COLLIER CO., Fla. — Teachers and staff have been getting some much-needed relief after Hurricane Ian. The school board received an update tonight on the amount of help that has been provided for the district’s educators.
Help is coming in the form of funding and this is an update that is changing lives.
“They can begin to find new housing if they need, and they can find a way forward.” A way forward for teachers and staff in Collier County, as the school district provides relief funding after Hurricane Ian.
“177 of our employees received $1.2 million in support.” Millions of dollars help some of the district’s most crucial employees in a time of need.
“It’s a much bigger picture but this was enough to really help get them started down that path,” said Eileen Connolly-Keesler, President/CEO of the Collier Community Foundation.
Much of the funding went to helping support deductibles that staff had, as well as underwrite the increase in rent for up to a year.
"We have seen a lot of tears," said Barbara Evans, President & CEO of Champions For Learning. "Tears of joy and also tears of sorrow as people were refreshed of the trauma they experienced thru the storm.”
Evans is with the Champions For Learning. The education foundation played a key role in securing funding and helping teachers and school staff get back on their feet.
“The governor made a first-time gift ever to the education foundation in the state of Florida for $2 million, of which we received $350,000 of that.”
It also wasn’t enough. Champions For Learning was also able to secure additional funds with the Collier Community Foundation thru their Collier Comes Together Fund.
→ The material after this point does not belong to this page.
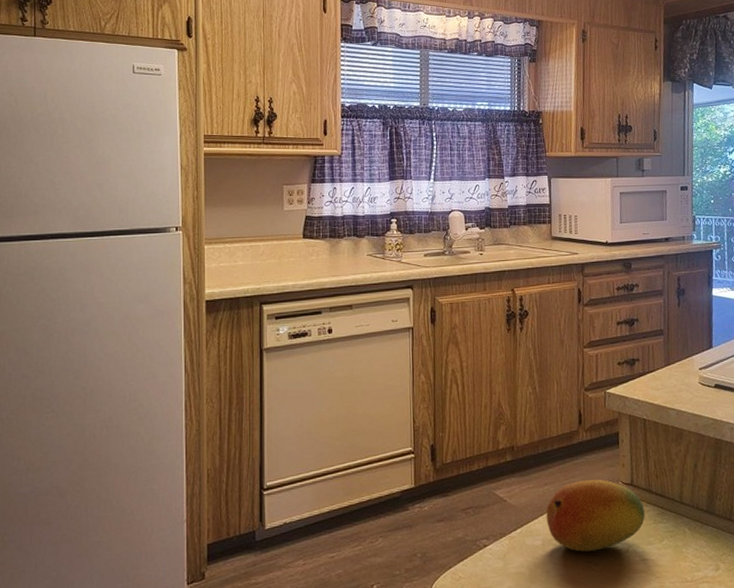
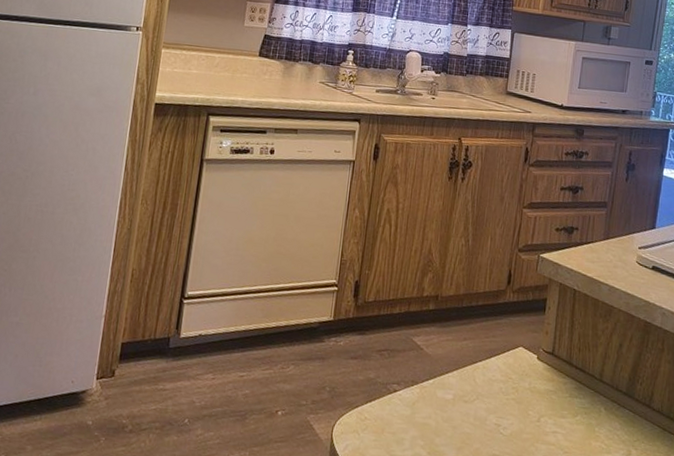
fruit: present [546,479,645,552] -> none [460,341,563,415]

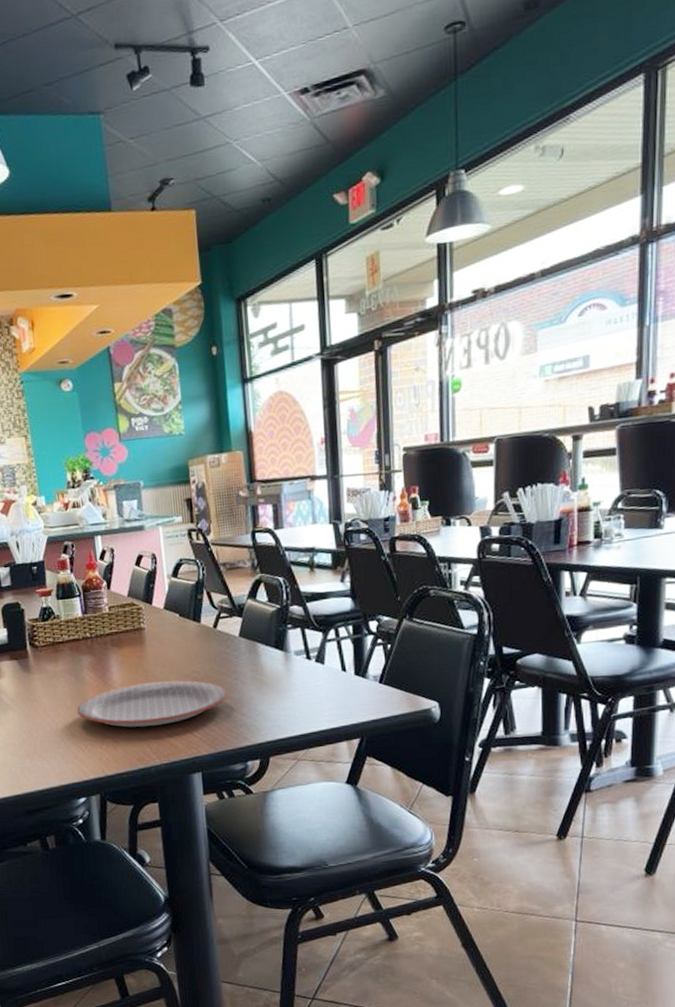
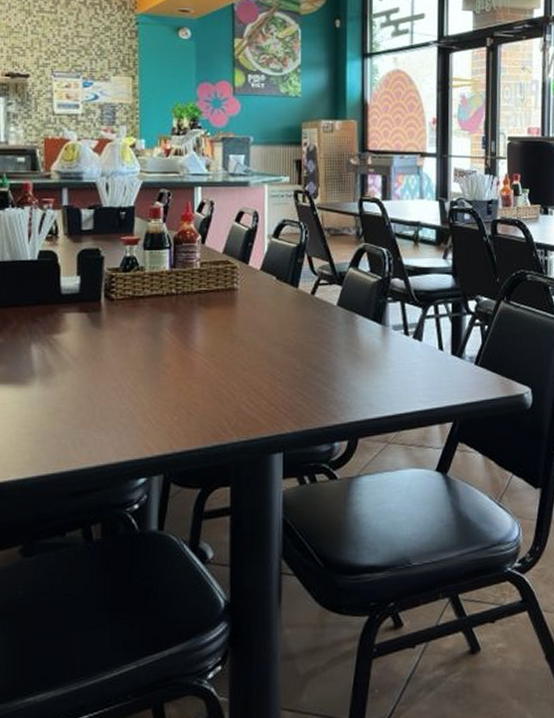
plate: present [77,680,227,728] -> none [150,347,319,399]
Investing more than $587,000.
It also brought a follow-up response from the governor, who provided an additional $250,000. Providing more than $1 million to help district staff.
"It’s been incredibly gratifying and very humbling to have been a conduit for changing someone’s life,” said Evans.
Not only gratifying but also creates a blueprint for the district to be better equipped in case of a future event.
"Now it’s connecting them with the other resources that exist in hoping they can someday get back in their houses and get back to some normality in their lives," said Connolly-Keesler. "Time is going to heal that, I think.”